Features
- Surface the `validation_interval_in_trees`,
`keep_non_leaf_label_distribution` and 'random_seed' hyper-parameters.
- Add the `batch_size` argument in the `pd_dataframe_to_tf_dataset` utility.
- Automatically determine the number of threads if `num_threads=None`.
- Add constructor argument `try_resume_training` to facilitate resuming
training.
- Check that the training dataset is well configured for TF-DF e.g. no repeat
operation, has a large enough batch size, etc. The check can be disabled
with `check_dataset=False`.
- When a model is created manually with the model builder, and if the dataspec
is not provided, tries to adapt the dataspec so that the model looks as if
it was trained with the global imputation strategy for missing values (i.e.
missing_value_policy: GLOBAL_IMPUTATION). This makes manually created models
more likely to be compatible with the fast inference engines.

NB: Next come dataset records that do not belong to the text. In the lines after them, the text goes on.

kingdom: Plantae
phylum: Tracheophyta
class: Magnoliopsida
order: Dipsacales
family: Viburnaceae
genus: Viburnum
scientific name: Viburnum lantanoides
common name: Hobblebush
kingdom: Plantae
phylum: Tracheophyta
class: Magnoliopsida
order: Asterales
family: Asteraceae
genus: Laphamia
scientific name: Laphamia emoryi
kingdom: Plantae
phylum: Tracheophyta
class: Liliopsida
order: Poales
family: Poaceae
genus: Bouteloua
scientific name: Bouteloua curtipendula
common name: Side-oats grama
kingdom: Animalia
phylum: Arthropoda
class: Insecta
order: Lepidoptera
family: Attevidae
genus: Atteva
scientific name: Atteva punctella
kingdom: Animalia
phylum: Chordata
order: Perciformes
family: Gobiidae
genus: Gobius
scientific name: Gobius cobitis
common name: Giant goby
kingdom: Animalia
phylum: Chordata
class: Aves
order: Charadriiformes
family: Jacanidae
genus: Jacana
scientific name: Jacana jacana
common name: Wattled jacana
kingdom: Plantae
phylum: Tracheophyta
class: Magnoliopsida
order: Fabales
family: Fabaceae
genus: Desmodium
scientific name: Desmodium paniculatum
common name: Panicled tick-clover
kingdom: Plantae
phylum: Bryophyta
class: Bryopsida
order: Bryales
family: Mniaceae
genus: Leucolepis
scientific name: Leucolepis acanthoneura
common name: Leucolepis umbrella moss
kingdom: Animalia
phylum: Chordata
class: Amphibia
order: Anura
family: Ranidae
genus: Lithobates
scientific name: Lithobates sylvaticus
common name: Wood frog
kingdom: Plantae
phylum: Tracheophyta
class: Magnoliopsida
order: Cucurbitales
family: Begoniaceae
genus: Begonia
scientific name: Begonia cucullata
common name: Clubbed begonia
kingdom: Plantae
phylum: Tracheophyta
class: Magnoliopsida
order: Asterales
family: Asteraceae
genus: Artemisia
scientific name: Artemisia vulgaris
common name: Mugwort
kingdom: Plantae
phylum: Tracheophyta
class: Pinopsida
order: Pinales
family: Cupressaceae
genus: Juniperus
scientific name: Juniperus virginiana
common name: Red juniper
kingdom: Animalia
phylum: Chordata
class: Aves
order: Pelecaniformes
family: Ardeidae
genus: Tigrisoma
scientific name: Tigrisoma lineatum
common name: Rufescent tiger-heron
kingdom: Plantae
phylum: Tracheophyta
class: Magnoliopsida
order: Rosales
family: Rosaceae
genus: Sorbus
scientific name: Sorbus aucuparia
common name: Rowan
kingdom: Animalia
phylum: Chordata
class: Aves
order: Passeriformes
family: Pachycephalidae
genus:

- TF-DF models `fit` method now passes the `validation_data` to the Yggdrasil
learners. This is used for example for early stopping in the case of GBT
model.
- Add the "loss" parameter of the GBT model directly in the model constructor.
- Control the amount of training logs displayed in the notebook (if using
notebook) or in the console with the `verbose` constructor argument and
`fit` parameter of the model.
Fixes
- `num_candidate_attributes` is not ignored anymore when
`num_candidate_attributes_ratio=-1`.
- Use the median bucket split value strategy in the discretized numerical
splitters (local and distributed).
- Surface the `max_num_scanned_rows_to_accumulate_statistics` parameter to
control how many examples are scanned to determine the feature statistics
when training from a file dataset with `fit_on_dataset_path`.